THE BIG SWEAT
It has been blistering outside, and shade and air conditioning are warranted as daily average temperatures are about 10-degrees above normal for the middle of July.
Nevertheless, a forecaster with the National Weather Service in State College doesn’t expect any record-high temperatures to be set; at least nowhere near the years 1988 and 1995, when the mercury soared to above the 100-degree mark during July.
“We’re not looking any where near breaking any high records,” said Kevin Fitzgerald, a meteorologist with the National Weather Service in State College.
That’s not to say Mother Nature isn’t her bothersome middle of summer self, especially for those who work or play outside or are attending the Lycoming County Fair this week.
On Tuesday, at least one man had received treatment at the first aid building at the fairgrounds, according to Shirley Temple, a registered nurse who volunteers for the American Red Cross.
“We’re not seeing a number of heat-related injuries,” she said. “Some of them are warm, but we haven’t seen heat exhaustion … it’s mostly been blisters,” she said.
Some women are wearing high heels at the fairgrounds, she added.
A bull riding competition Tuesday night had her on the alert, however. “We hope the bull keeps his horns to himself,” Temple said.
A burst of humidity and heat can be expected up until the weekend, as temperatures stay above average, however. The average high temperature for this time of year is 84 degrees and temperatures were expected to peak Tuesday at about 94 degrees.
“It’s normal to get heat waves in July,” Fitzgerald said, looking at the rest of the week’s high and low record-setting days.
High daily temperatures previously soared to 103 degrees for the week over the course of collecting weather data, he said.
A review of the past couple of days shows the high temperature reached 90 degrees and the low 68 degrees on Sunday.
It’s was wicket hot on one week during the Great Depression as the record-high temperature for July 14 is 102 degrees, set in 1936, and the record-low temperature was 45 degrees, set in 1940.
Monday’s high temperature reached 94 degrees and the low was 68 degrees. The record-high temperature for the day is 103, set in 1995 and the record-low temperature, 48 degrees, set in 1930.
The record-high temperature for Tuesday reached 103 degrees, and was set in 1988, while the record-low was 47 degrees, set in 1946.
As of Tuesday afternoon, temperatures were expected to peak out at about 94 degrees.
For today, the record-high temperature is 98 degrees, set last year. The record low is 49 degrees, set in 1946.

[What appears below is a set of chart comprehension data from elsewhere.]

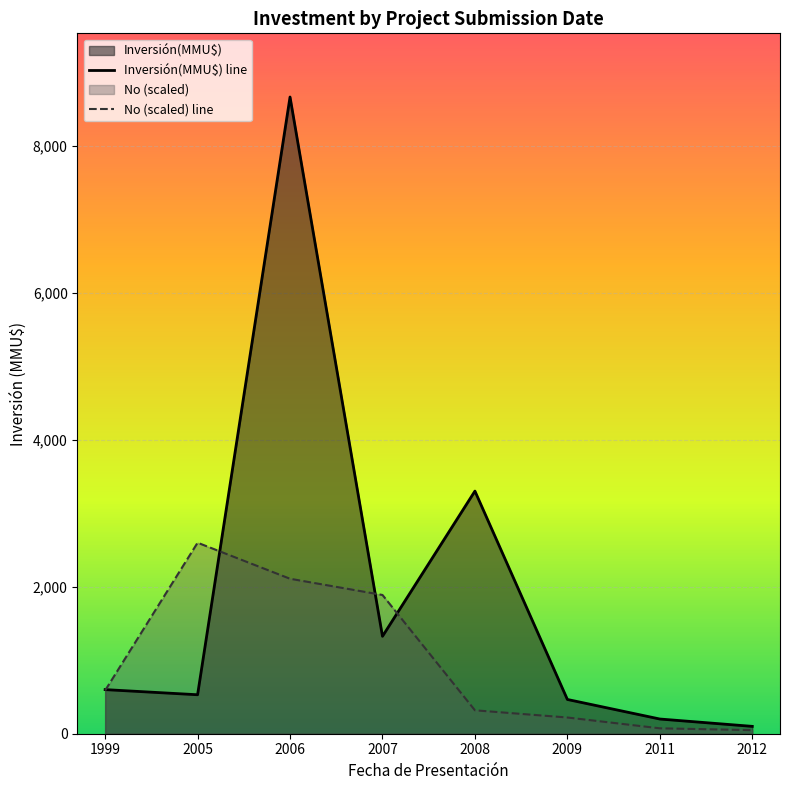

What are all the series names shown in the legend?

Inversión(MMU$) line, No (scaled) line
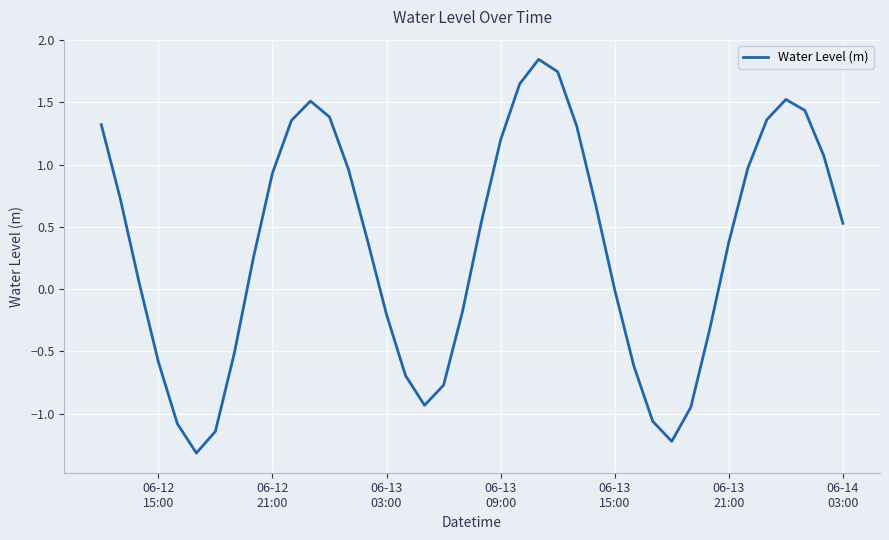

What is the difference between the maximum and minimum values?

3.2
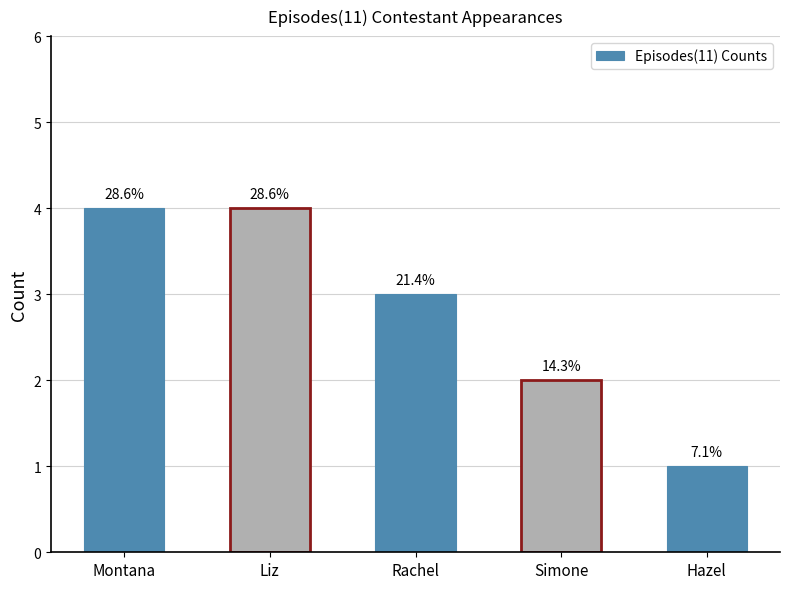

What is the greatest value displayed?

4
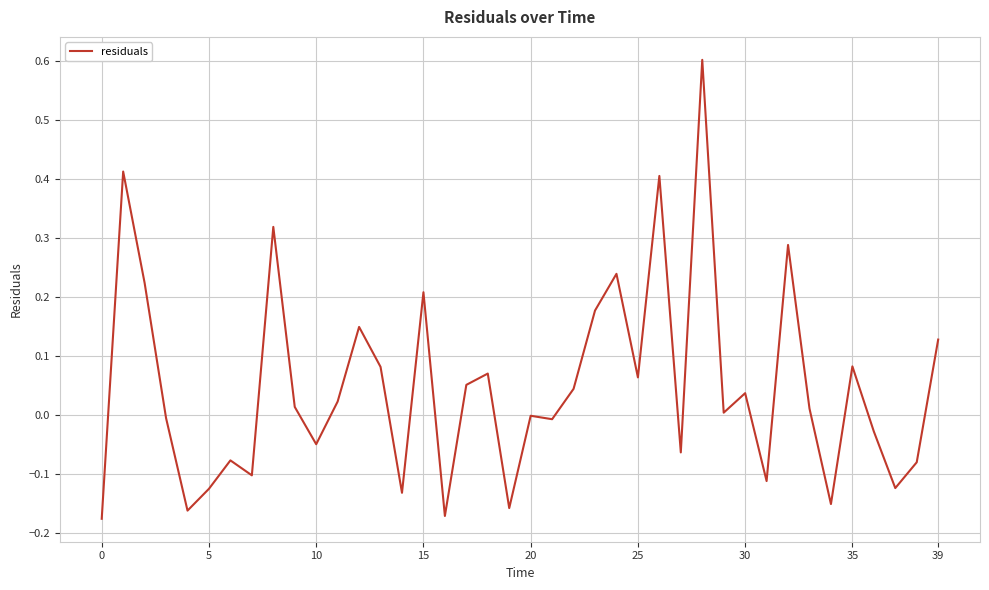

True or false: there are more than 2 points higher than both neighbors.

True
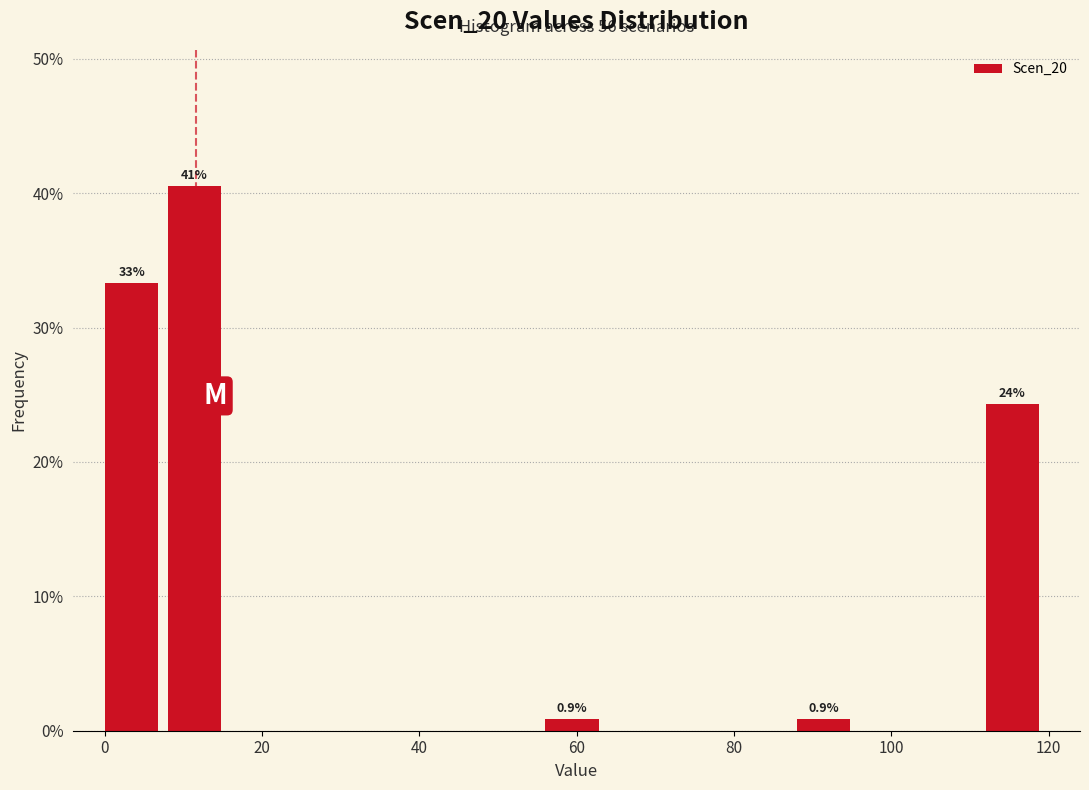

Over which range of the x-axis is the bar tallest?

8 to 16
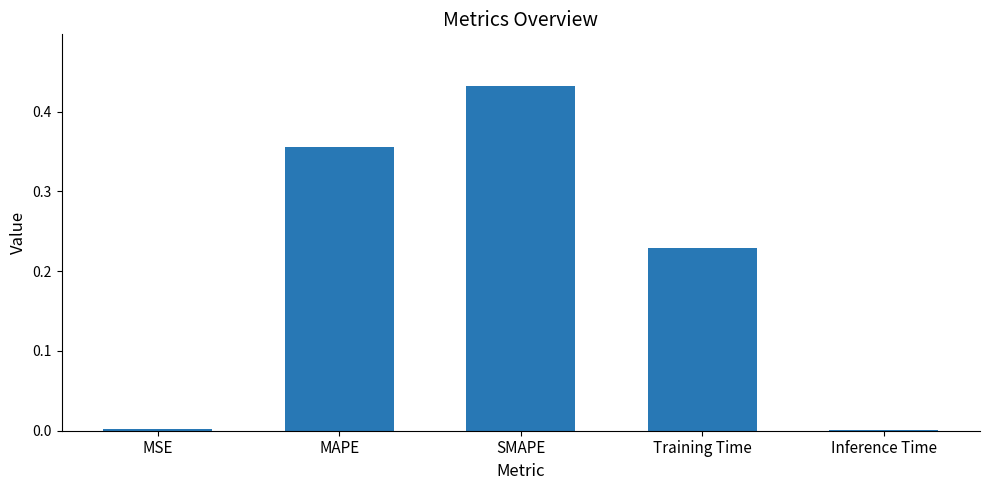

Is it true that the value at Inference Time is 0.0?

True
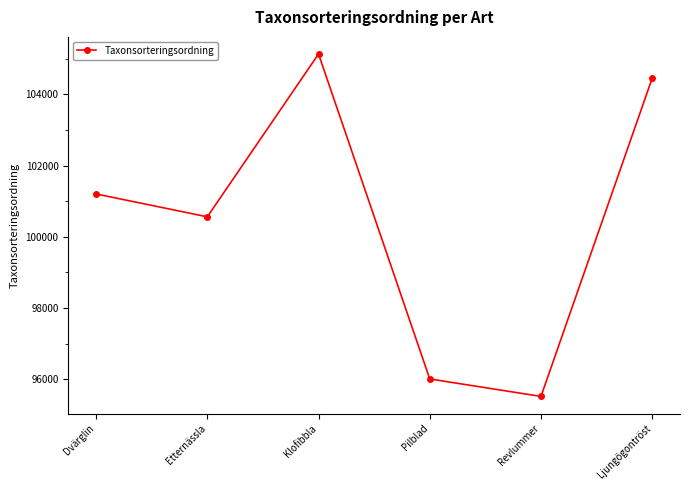

What position from the left is Dvärglin?

1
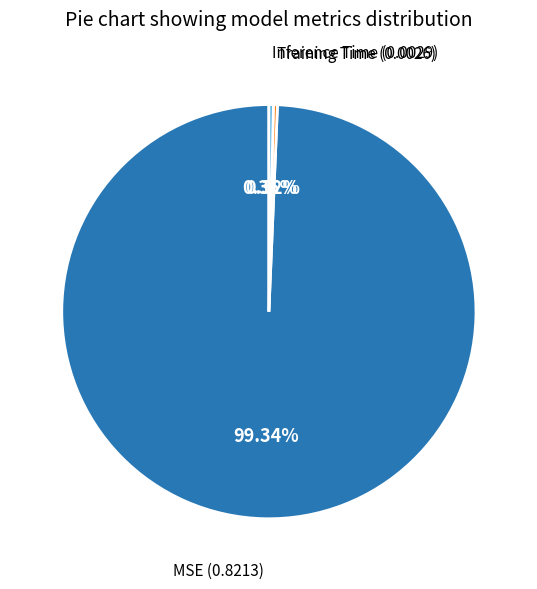

Is there a majority slice in this chart?

Yes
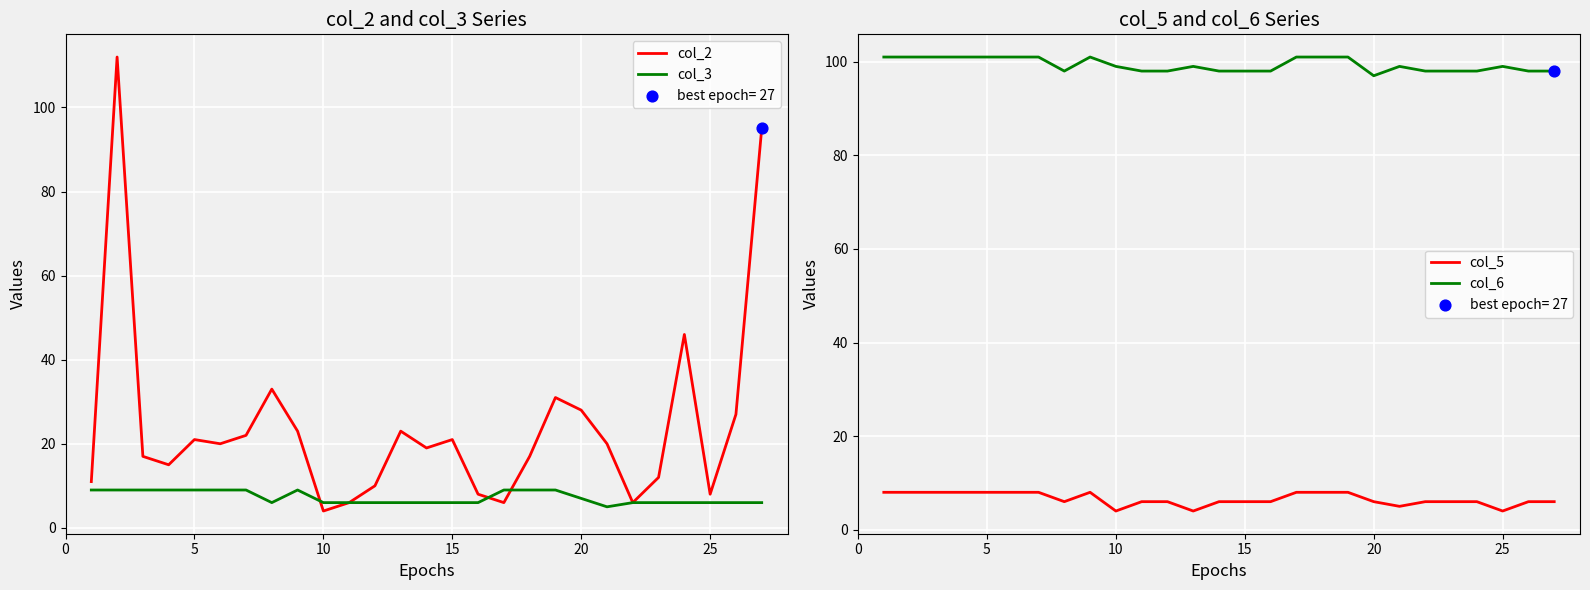

Which series contains the lowest Y value?

col_2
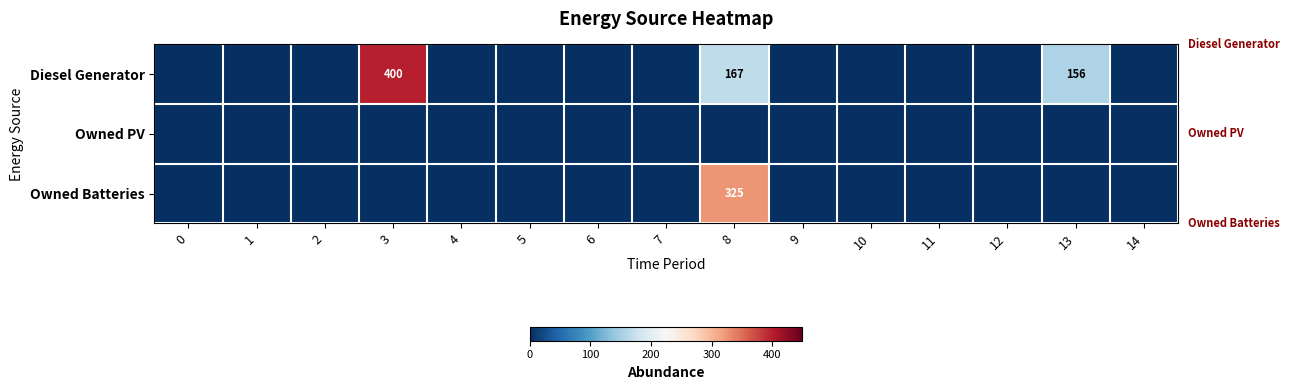

Which series has the widest spread of values?

Diesel Generator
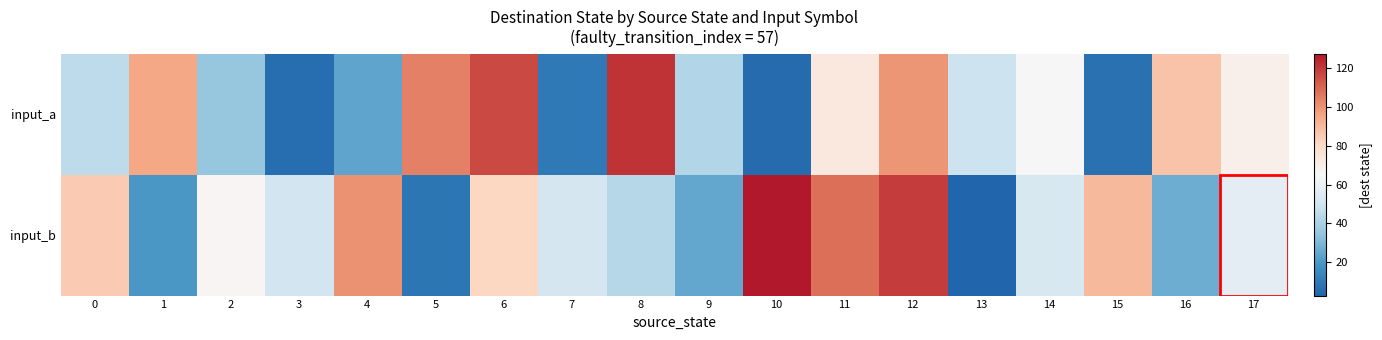

Which series has the largest range (max minus min)?

input_b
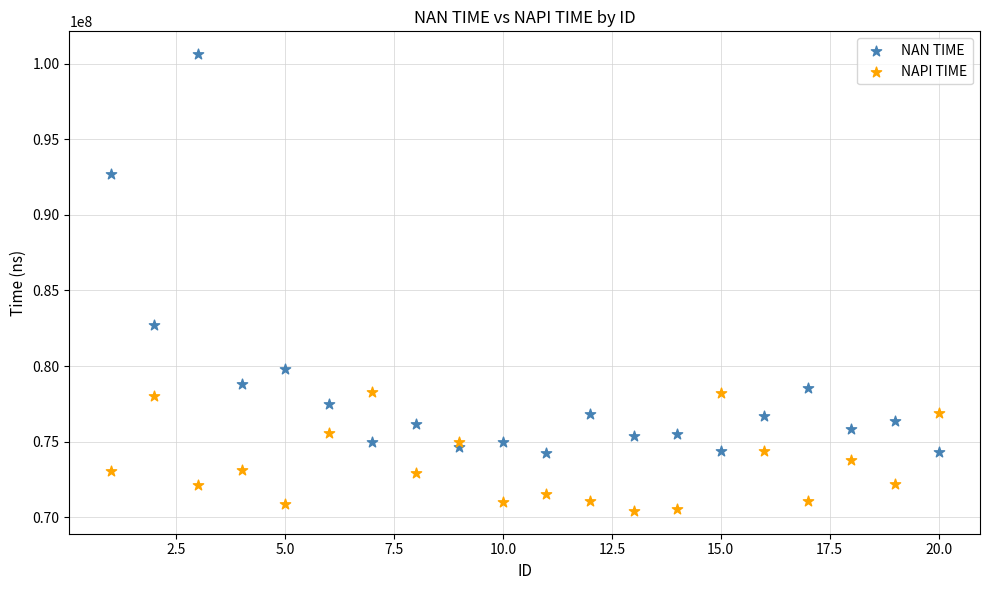

Which series contains the lowest Y value?

NAPI TIME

For Thursday, the record-setting temperature was 98 degrees, set in 1953. The record-low is 47 degrees, set in 1909.
As Friday approaches, temperatures will start to dip a bit and head back into the high-80s to low-90s, according to Fitzgerald, far below the 101-degree record-setting high temperature set in 1991 for the day. The record-low for that night is 49 degrees, set in 1924.
Cooler air will arrive by Saturday, he said.
The record-high for the day is 100, set in 1991.